Problem details => Lines below that hold the word "area" must be copied in full.

Data excerpts =>
==*==

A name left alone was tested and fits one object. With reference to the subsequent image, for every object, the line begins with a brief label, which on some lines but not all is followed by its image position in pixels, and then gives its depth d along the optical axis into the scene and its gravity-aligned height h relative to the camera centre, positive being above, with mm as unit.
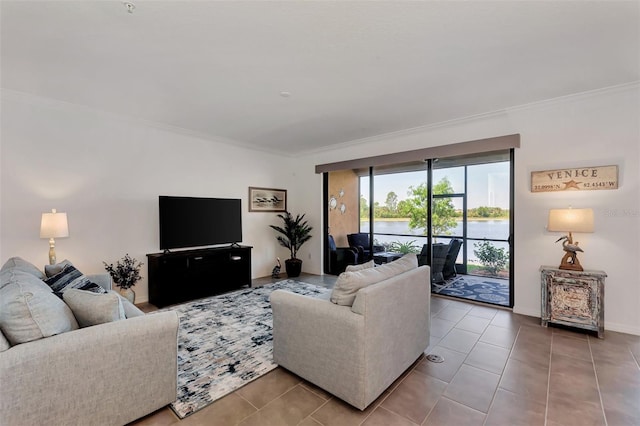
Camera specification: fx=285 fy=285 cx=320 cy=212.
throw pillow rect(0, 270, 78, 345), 1557 -586
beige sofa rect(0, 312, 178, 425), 1472 -945
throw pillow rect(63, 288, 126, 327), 1827 -625
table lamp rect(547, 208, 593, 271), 3133 -187
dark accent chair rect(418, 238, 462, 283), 4715 -869
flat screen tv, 4336 -179
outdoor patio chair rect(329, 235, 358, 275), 5988 -1022
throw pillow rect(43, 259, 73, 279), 2975 -619
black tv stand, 4133 -991
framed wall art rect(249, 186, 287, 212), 5905 +232
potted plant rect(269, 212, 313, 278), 6055 -591
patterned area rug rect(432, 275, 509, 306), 4230 -1265
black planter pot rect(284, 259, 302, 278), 6023 -1208
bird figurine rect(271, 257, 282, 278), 5984 -1299
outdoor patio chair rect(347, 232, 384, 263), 5754 -733
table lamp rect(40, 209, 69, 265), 3260 -195
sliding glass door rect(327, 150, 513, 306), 4152 +12
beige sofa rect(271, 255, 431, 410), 1919 -943
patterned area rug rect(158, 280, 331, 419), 2197 -1376
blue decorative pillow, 2445 -633
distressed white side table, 3074 -1001
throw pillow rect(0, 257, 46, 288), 2348 -504
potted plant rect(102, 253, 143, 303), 3871 -900
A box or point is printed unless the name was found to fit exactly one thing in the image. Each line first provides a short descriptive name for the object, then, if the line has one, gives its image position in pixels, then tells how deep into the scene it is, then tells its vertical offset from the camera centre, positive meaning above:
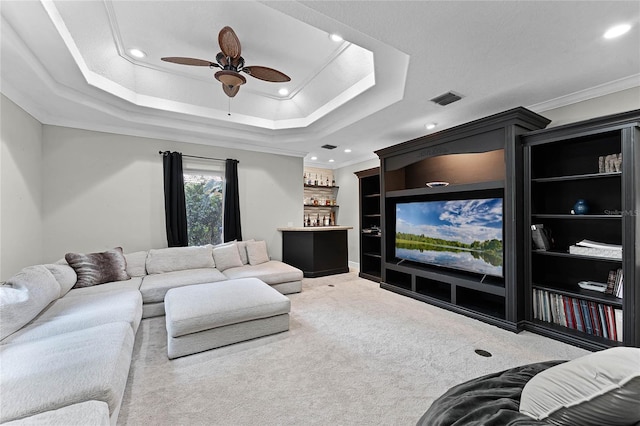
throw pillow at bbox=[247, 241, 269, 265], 4.40 -0.72
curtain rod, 4.18 +0.93
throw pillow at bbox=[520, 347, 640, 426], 0.65 -0.51
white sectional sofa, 1.17 -0.81
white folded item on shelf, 2.28 -0.44
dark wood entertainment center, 2.18 +0.00
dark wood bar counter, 4.96 -0.79
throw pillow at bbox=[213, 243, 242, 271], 4.09 -0.73
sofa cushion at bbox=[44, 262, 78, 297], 2.63 -0.64
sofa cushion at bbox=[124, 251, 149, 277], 3.52 -0.70
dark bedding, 0.77 -0.68
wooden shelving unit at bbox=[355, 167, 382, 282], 5.09 -0.30
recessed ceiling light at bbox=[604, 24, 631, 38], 1.81 +1.21
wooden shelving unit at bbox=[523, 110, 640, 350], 2.16 -0.10
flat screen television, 3.03 -0.36
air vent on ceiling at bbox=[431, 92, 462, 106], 2.87 +1.22
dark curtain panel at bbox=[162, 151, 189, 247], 4.15 +0.17
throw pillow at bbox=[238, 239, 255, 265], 4.42 -0.70
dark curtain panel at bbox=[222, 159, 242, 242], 4.66 +0.09
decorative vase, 2.51 -0.03
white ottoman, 2.23 -0.95
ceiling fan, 2.10 +1.28
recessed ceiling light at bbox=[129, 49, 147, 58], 2.74 +1.69
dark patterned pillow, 3.02 -0.65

==*==

Result of this task =>
patterned area rug rect(432, 275, 509, 306), 4230 -1265
patterned area rug rect(158, 280, 331, 419), 2197 -1376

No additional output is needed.